Name	Name	Last commit message	Last commit date
parent directory ..
img	img
model_repository/text_recognition	model_repository/text_recognition
README.md	README.md

Dynamic Batching & Concurrent Model Execution

Navigate to	Part 1: Model Deployment	Part 3: Optimizing Triton Configuration

Part-1 of this series introduced the mechanisms to set up a Triton Inference Server. This iteration discusses the concept of dynamic batching and concurrent model execution. These are important features that can be used to reduce latency as well as increase throughput via higher resource utilization.

What is Dynamic Batching?

Dynamic batching, in reference to the Triton Inference Server, refers to the functionality which allows the combining of one or more inference requests into a single batch (which has to be created dynamically) to maximize throughput.

Dynamic batching can be enabled and configured on per model basis by specifying selections in the model's config.pbtxt. Dynamic Batching can be enabled with its default settings by adding the following to the config.pbtxt file:

dynamic_batching { }

While Triton batches these incoming requests without any delay, users can choose to allocate a limited delay for the scheduler to collect more inference requests to be used by the dynamic batcher.

dynamic_batching {
    max_queue_delay_microseconds: 100
}

Let's discuss a sample scenario(refer the diagram below). Say there are 5 inference requests, A, B, C, D, and E, with batch sizes of 4, 2, 2, 6, and 2 respectively. Each batch requires time X ms to be processed by the model. The maximum batch size supported by the model is 8. A and C arrive at time T = 0, B arrives at time T = X/3, and D and E arrive at time T = 2*X/3.

In the case where no dynamic batching is used, all requests are processed sequentially, which means that it takes 5X ms to process all the requests. This process is quite wasteful as each batch processing could have processed more batches than it did in sequential execution.

Using Dynamic batching in this case leads to more efficient packing of requests into the GPU memory resulting in a considerably faster 3X ms. It also reduces the latency of responses as more queries can be processed in fewer cycles. If the use of delay is considered, A, B, C and D, E can be batched together to get even better utilization of resources.

Note: The above is an extreme version of an ideal case scenario. In practice, not all elements of execution can be perfectly parallelized, resulting in longer execution time for larger batches.

As observed from the above, the use of Dynamic Batching can lead to improvements in both latency and throughput while serving models. This batching feature is mainly focused on providing a solution for stateless models(models which do not maintain a state between execution, like object detection models). Triton's sequence batcher can be used to manage multiple inference requests for stateful models. For more information and configurations regarding dynamic batching, refer to the Triton Inference Server documentation.

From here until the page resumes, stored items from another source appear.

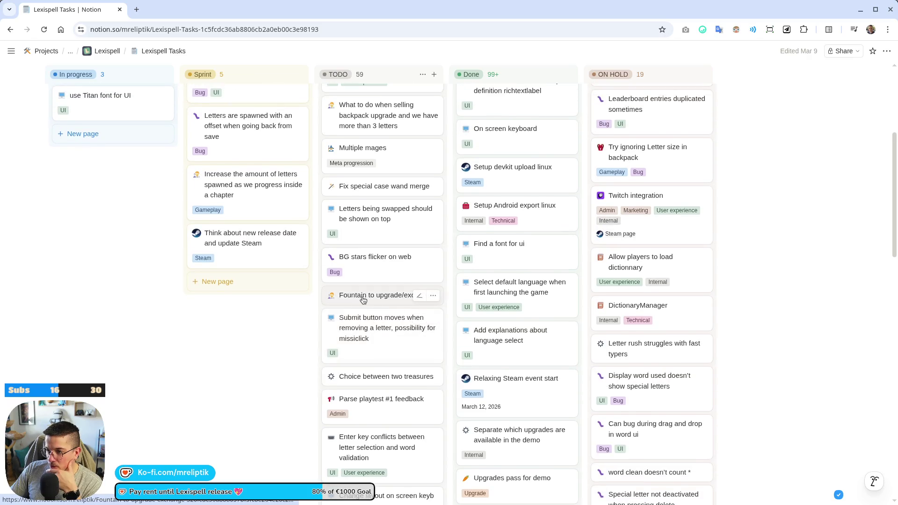
pyautogui.moveTo(366, 294)
pyautogui.mouseDown()
pyautogui.moveTo(361, 145)
pyautogui.moveTo(367, 185)
pyautogui.mouseUp()
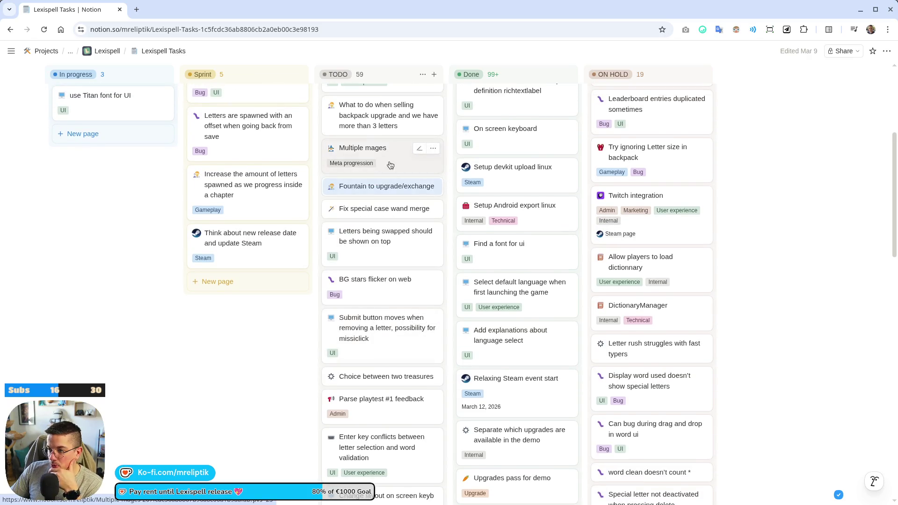
# Drag the 'Show on screen keyboard on android?' card from TODO into Done.
pyautogui.scroll(-2, 291, 405)
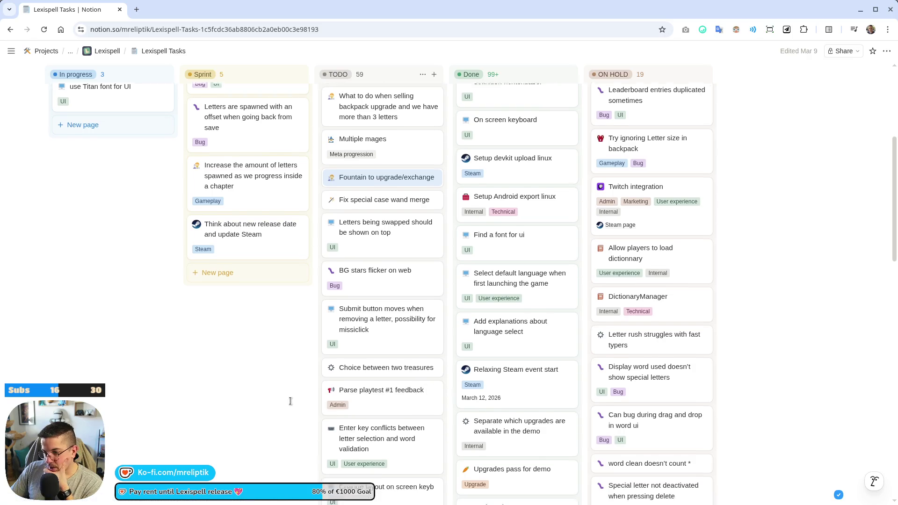
pyautogui.scroll(-4, 291, 405)
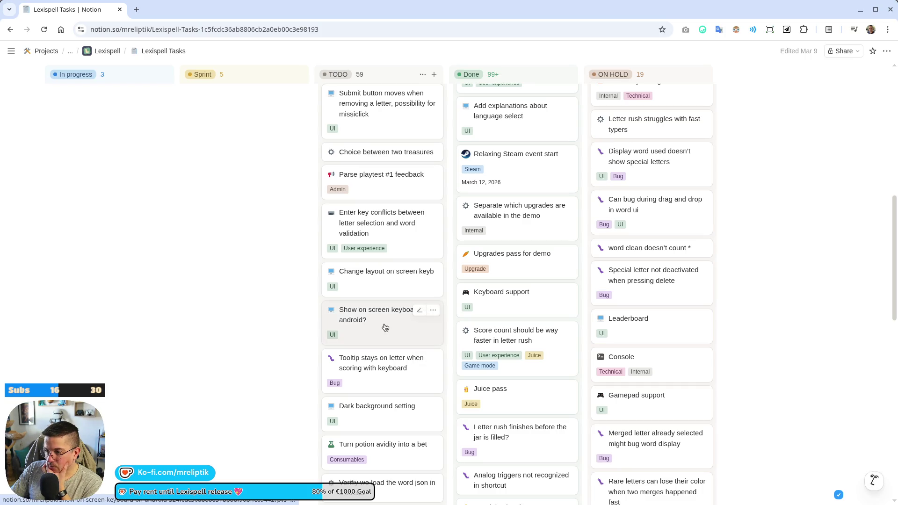
pyautogui.moveTo(384, 327)
pyautogui.mouseDown()
pyautogui.moveTo(556, 80)
pyautogui.moveTo(556, 171)
pyautogui.mouseUp()
pyautogui.scroll(-10, 357, 360)
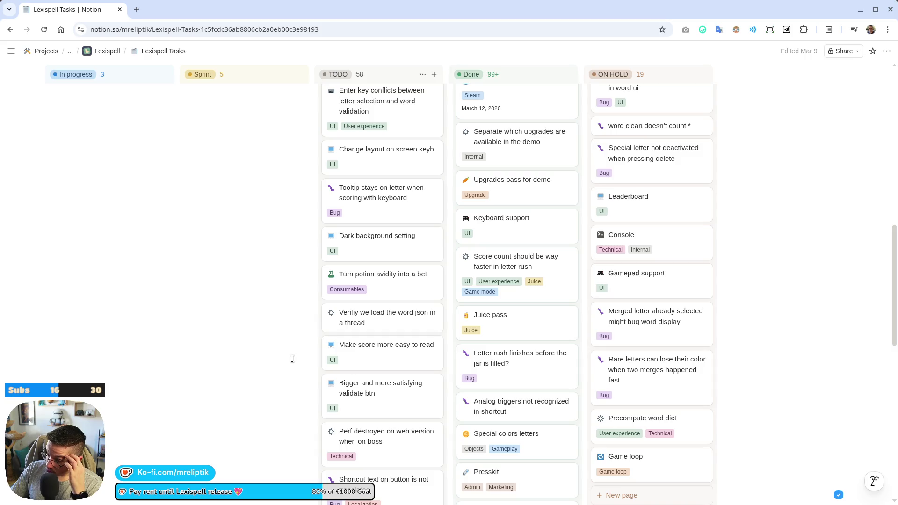
# Scroll down TODO and move 'Cat paw cursor as supporter DLC' to the top.
pyautogui.scroll(-4, 289, 358)
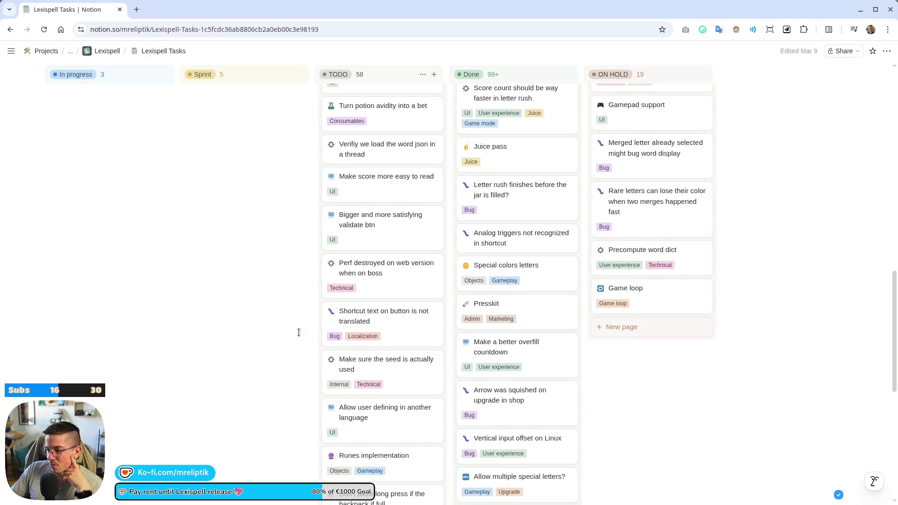
pyautogui.scroll(-3, 306, 360)
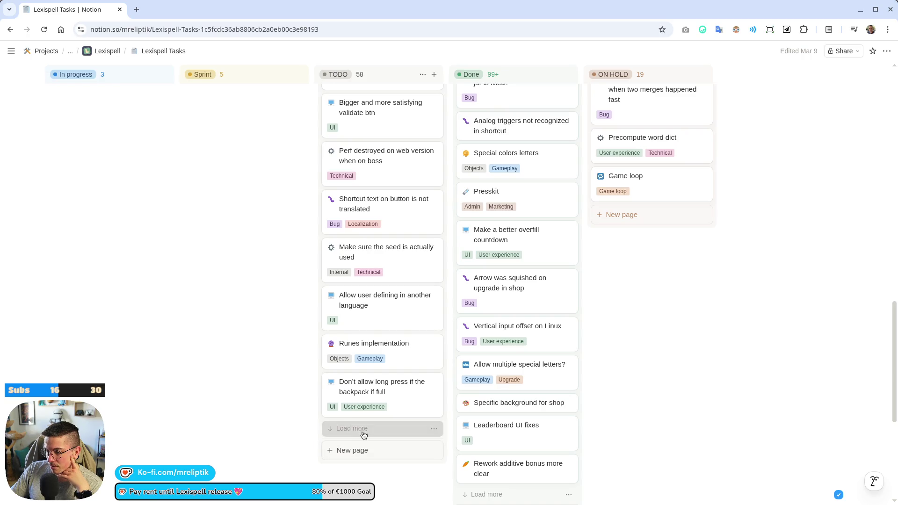
pyautogui.scroll(-4, 265, 322)
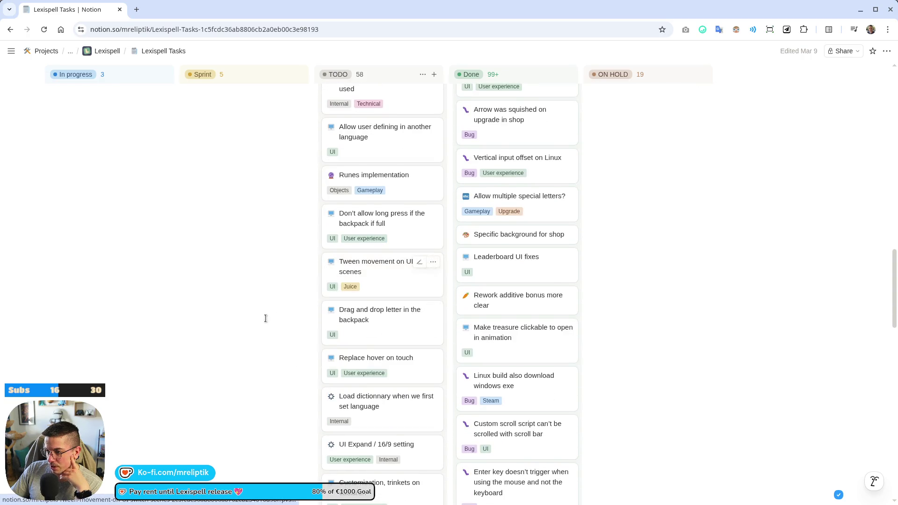
pyautogui.scroll(-3, 262, 332)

Concurrent model execution

The Triton Inference Server can spin up multiple instances of the same model, which can process queries in parallel. Triton can spawn instances on the same device (GPU), or a different device on the same node as per the user's specifications. This customizability is especially useful when considering ensembles that have models with different throughputs. Multiple copies of heavier models can be spawned on a separate GPU to allow for more parallel processing. This is enabled via the use of instance groups option in a model's configuration.

instance_group [
  {
    count: 2
    kind: KIND_GPU
    gpus: [ 0, 1 ]
  }
]

Let's take the previous example and discuss the effect of adding multiple models for parallel execution. In this example, instead of having a single model process five queries, two models are spawned.

For a "no dynamic batching" case, as there are model models to execute, the queries are distributed equally. Users can also add priorities to prioritize or de-prioritize any specific instance group.

When considering the case of multiple instances with dynamic batches enabled, the following happens. Owing to the availability of another instance, query B which arrives with some delay can be executed using the second instance. With some delay allocated, instance 1 gets filled and launched by time T = X/2 and since queries D and E stack up to fill up to the maximum batch size, the second model can start inference without any delay.

The key takeaway from the above examples is that the Triton Inference Server provides flexibility with respect to policies related to creating more efficient batching, thus enabling better resource utilization, resulting in reduced latency and increased throughput.

Demonstration

This section showcases the use of dynamic batching and concurrent model execution using the example for Part 1 of this series.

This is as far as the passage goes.